Doggy Mom: Well, in fact, it was easier. You are of French origin and I wanted you to have a literary name.
Bau: As if I can read French!
Doggy Mom: I thought of Hugo, as in Victor Hugo, but I didn’t think that my daughter’s friend, Hugo, would appreciate me naming you after him.
Bau: He should have been honored.
Doggy Mom: So, anyway there was Baudelaire but that was too long. So I shortened it to Bau. Here in Montreal where almost everyone speaks French, when they ask what your name is, they think I mean Beau, which means handsome.

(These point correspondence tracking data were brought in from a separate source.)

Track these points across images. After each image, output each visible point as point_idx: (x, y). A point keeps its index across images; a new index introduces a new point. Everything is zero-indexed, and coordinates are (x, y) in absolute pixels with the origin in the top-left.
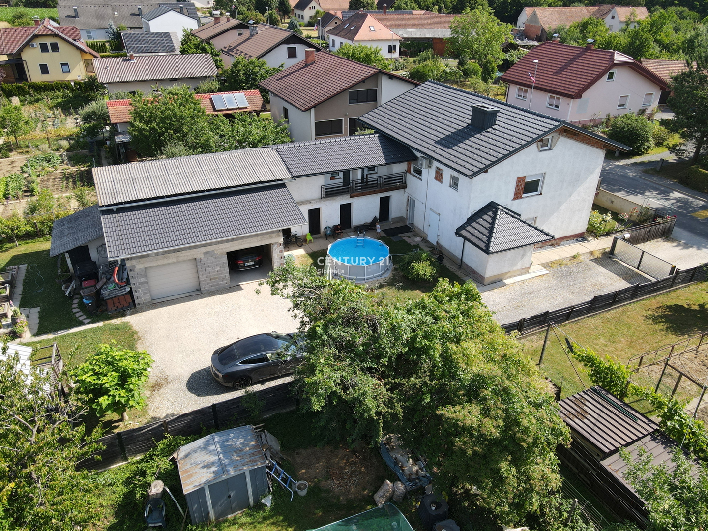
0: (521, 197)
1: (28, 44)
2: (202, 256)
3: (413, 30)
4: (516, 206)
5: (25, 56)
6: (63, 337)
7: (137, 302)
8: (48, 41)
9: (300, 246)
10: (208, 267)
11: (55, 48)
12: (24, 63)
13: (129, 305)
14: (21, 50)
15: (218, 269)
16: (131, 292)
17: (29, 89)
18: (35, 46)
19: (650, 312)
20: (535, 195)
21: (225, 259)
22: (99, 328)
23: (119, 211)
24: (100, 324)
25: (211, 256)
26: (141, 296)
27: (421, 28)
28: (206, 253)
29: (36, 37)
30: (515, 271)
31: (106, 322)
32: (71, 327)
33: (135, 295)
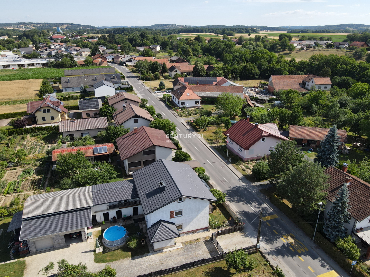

Bau: Oh, I quite like that!
Doggy Mom: Fits you perfectly. Anyway back to my book title.
Bau: Oh yeah (Yawn, Yawn). What was wrong with The Set Up? Lots of books have that title.
Doggy Mom: That’s the problem. I don’t want my book to get lost in the slush pile.
Bau: If that’s the case, you should have checked before wasting my time.
Doggy Mom: You’re right. Learn from my mistakes. Also the title gives the story plot away.
Bau: What about the cover?
Doggy Mom: Finally, I found what I was looking for. Now, I’m just waiting for the graphic designer to get back to me. Could be a few weeks. Of course there’s going to be the extra headache of formatting my book to fit Amazon standards.
Bau: Oh, boy! I think I’m going to go for a nap. Wake me when it’s over.